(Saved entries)
════════

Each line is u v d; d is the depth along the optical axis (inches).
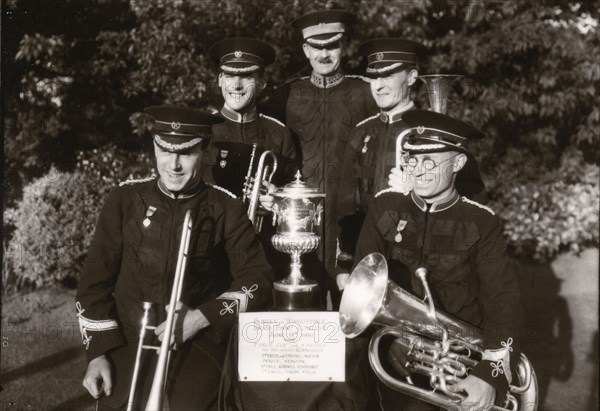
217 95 257.8
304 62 263.3
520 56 293.7
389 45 149.3
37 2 253.9
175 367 114.2
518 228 297.4
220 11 249.9
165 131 116.6
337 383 116.5
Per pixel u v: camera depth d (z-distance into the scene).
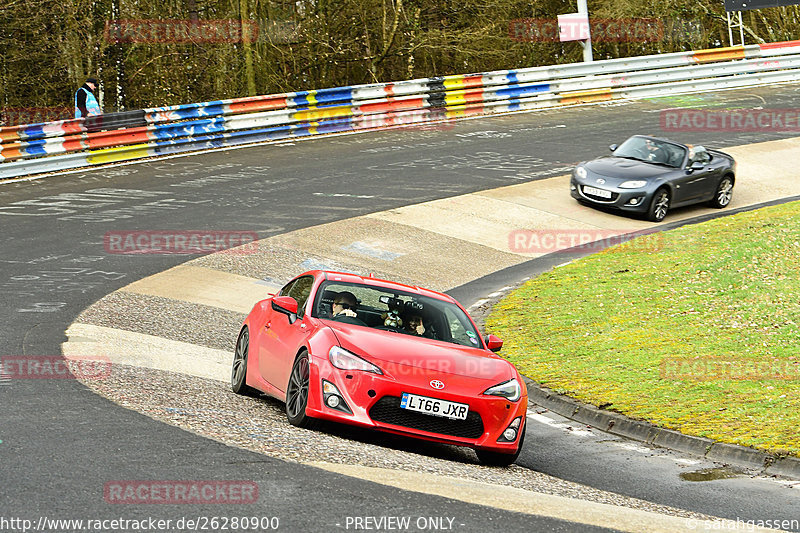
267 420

════════

**Exercise details:** When the entries above show the word "depth" in a line, copy that line out.

**Solution to the problem:**
Each line is u v d; d is the depth along the optical axis (inches).
Per pixel u v: camera depth d (z-distance into the scene).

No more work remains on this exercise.